**DATA FOR THIS TASK**
_ _ _ _

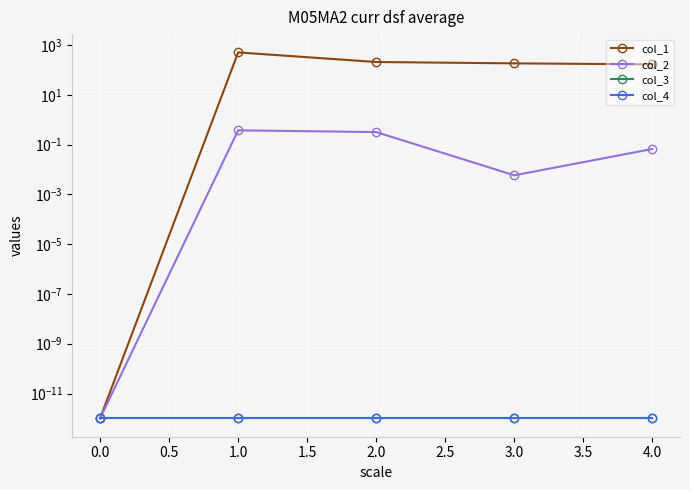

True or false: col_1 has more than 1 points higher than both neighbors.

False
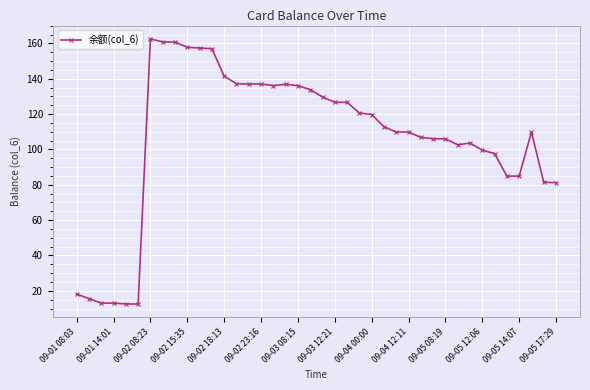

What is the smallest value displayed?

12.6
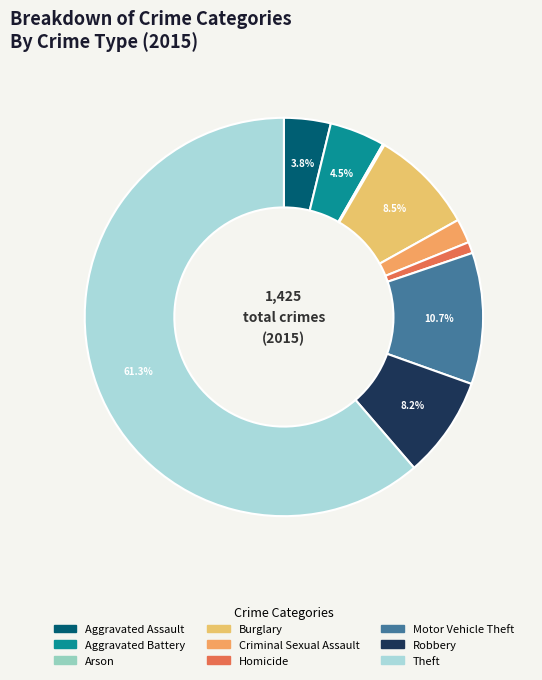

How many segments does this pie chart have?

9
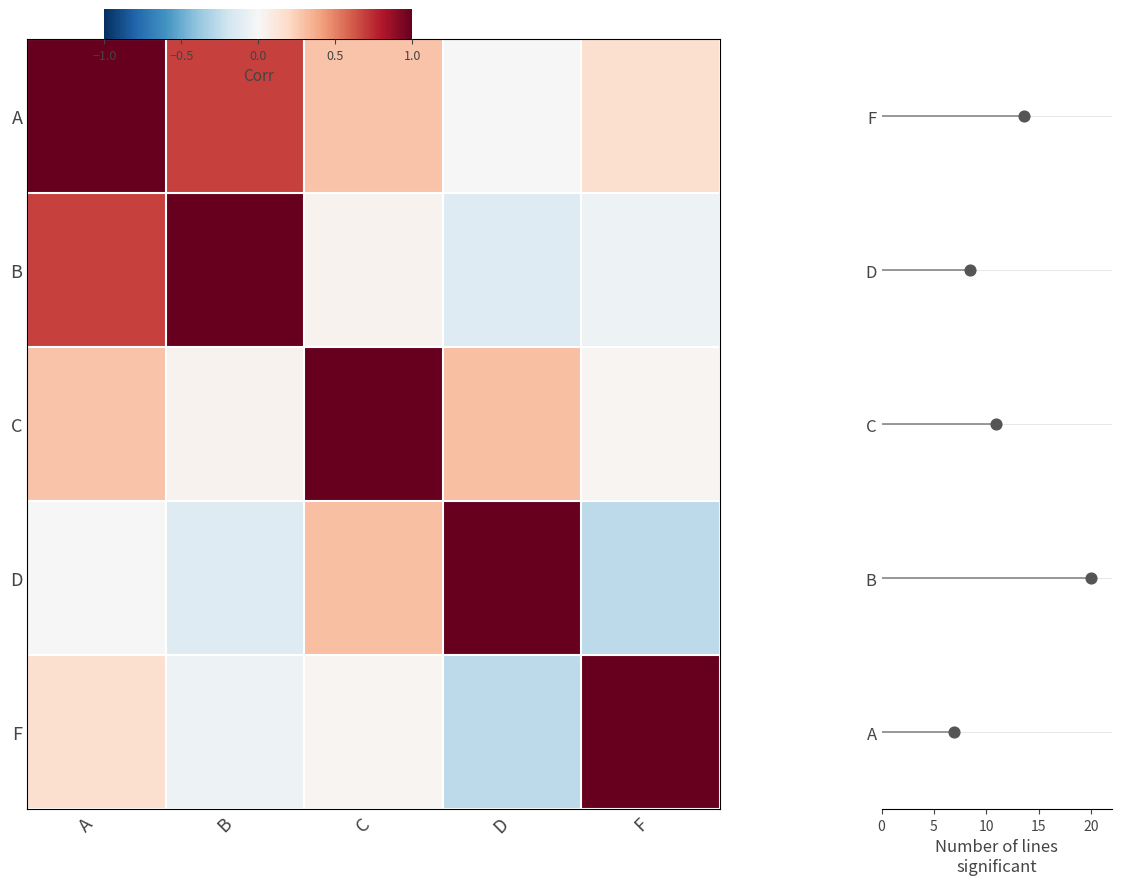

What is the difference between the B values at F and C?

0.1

_ _ _ _

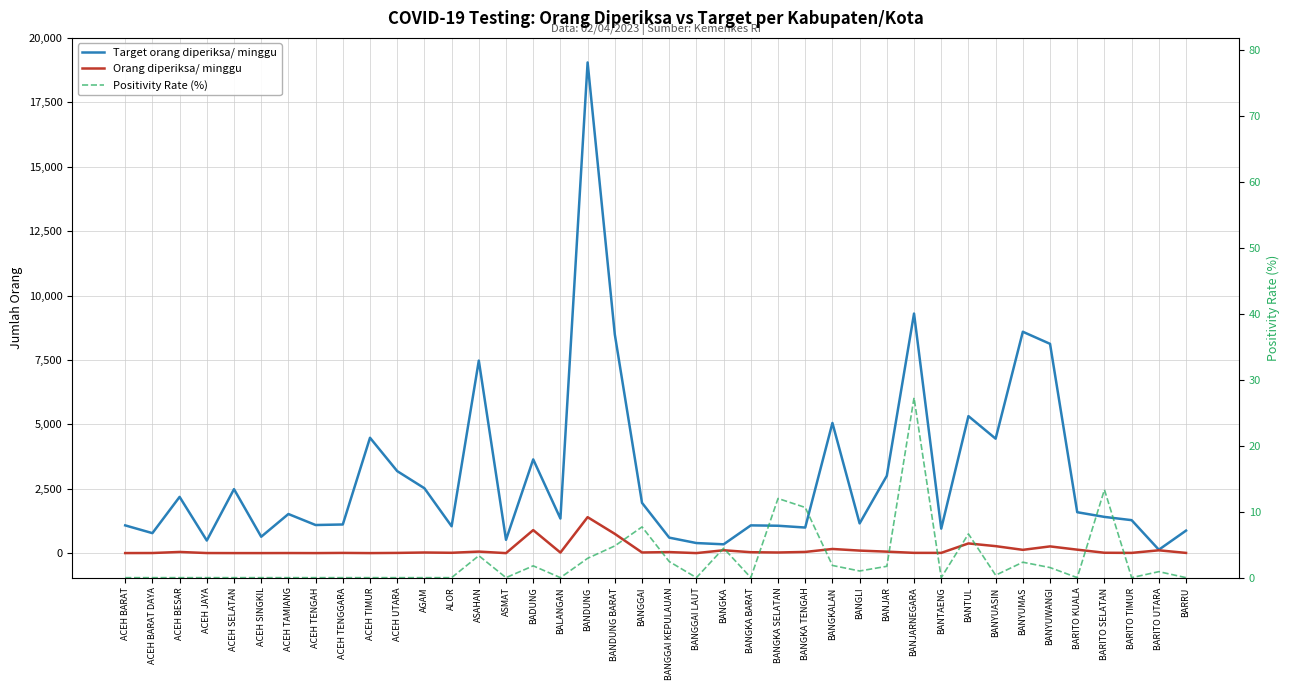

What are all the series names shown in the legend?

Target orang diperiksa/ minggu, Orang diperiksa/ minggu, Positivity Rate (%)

_ _ _ _

**TASK DESCRIPTION**
Please turn the material from the line with "True or false: col_1" up to and including the line with "What is the difference" into a numbered list, skipping blank lines and leaving out the pictures.

**RESPONSE TO THE EXERCISE**
1. True or false: col_1 has more than 1 points higher than both neighbors.
2. False
3. What is the smallest value displayed?
4. 12.6
5. How many segments does this pie chart have?
6. 9
7. What is the difference between the B values at F and C?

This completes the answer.